ZkStateWriter is basically a write cache. It should be much simpler than it is. A few things that bug me in no particular order:
1) Tracking lastStateFormat / lastCollectionName and in general having a maybeFlushBefore / maybeFlushAfter makes no real sense to me. If ZkStateWriter were capable of operating as a perfect write cache, the content of what's being written should never force a flush. It should be able to just always keep queuing operations until the desired time delay is hit, or it's flushed from the outside.
2) ZkStateWriter's ClusterState liveNodes should probably be a view on ZkStateReader's ClusterState liveNode.
3) ZkWriteCallback - the one place this is used is the Overseer stateUpdateQueue handling. I think the way that loop works would ZkStateWriter could be done a little better.
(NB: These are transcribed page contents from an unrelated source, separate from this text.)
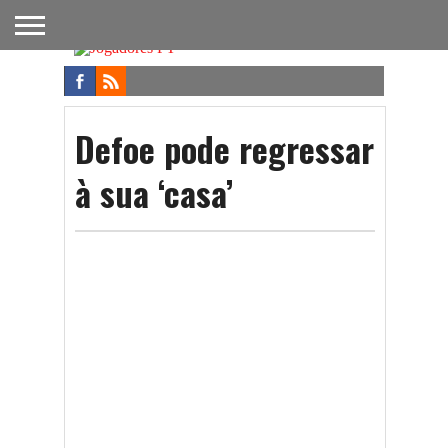
FUTEBOL
NACIONAL
FUTEBOL
NOTÍCIAS
ONDE
FUTEBOL
APOSTAS
INTERNACIONAL
DO
ASSISTIR
NA TV
FUTEBOL
Defoe pode regressar
à sua ‘casa’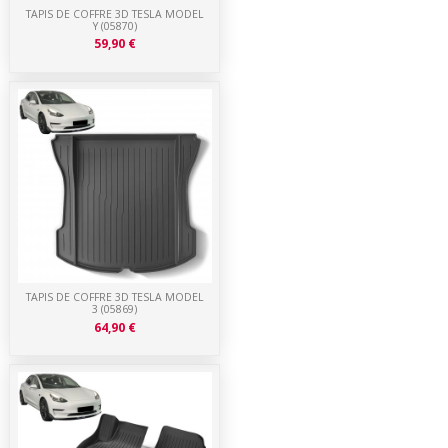
TAPIS DE COFFRE 3D TESLA MODEL
Y (05870)
59,90 €
TAPIS DE COFFRE 3D TESLA MODEL
3 (05869)
64,90 €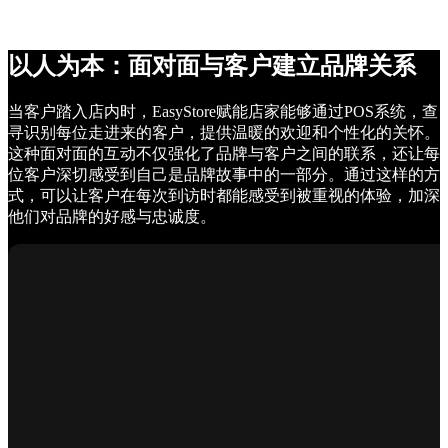
以人为本：面对面与客户建立品牌关系
当客户踏入店内时，EasyStore赋能店家能够通过POS系统，查
寻识别每位走进来的客户，提供温暖的欢迎和个性化的关怀。
这种面对面的互动不仅强化了品牌与客户之间的联系，还让每
位客户深切感受到自己是品牌故事中的一部分。通过这样的方
式，可以让客户在每次到访时都能感受到被重视的体验，加深
他们对品牌的好感与忠诚度。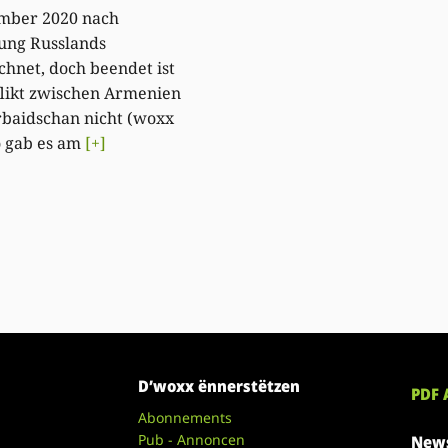
mber 2020 nach
ung Russlands
chnet, doch beendet ist
likt zwischen Armenien
baidschan nicht (woxx
o gab es am
[+]
D’woxx ënnerstëtzen
PDF 
Abonnements
Pub - Annoncen
News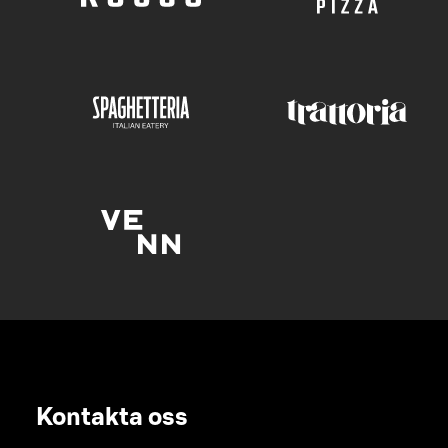
Kontakta oss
Ideally, I would want to peek up to N children at a time from that queue, send them all through ZkStateWriter in succession, flush, then remove those N items from the stateUpdateQueue. If the flush failed from some reason, it could return a count of items committed so we could remove that many items from the stateUpdateQueue. It seems a little nuts to have a second workQueue in operation the way it is today. I get that in some situations we'd end up doing more net cluster state writes, but I think we'd still do fewer net writes to ZK since we do so much queue management.